(Saved entries)
================
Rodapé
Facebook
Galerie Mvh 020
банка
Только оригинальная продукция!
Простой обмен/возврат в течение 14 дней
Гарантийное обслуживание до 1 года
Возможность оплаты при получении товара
================
ACTIVITY - The last part of the records is the answer, beginning at the line that holds "Galerie Mvh 020" and including the final line, repeated exactly.

RESPONSE -
Galerie Mvh 020
банка
Только оригинальная продукция!
Простой обмен/возврат в течение 14 дней
Гарантийное обслуживание до 1 года
Возможность оплаты при получении товара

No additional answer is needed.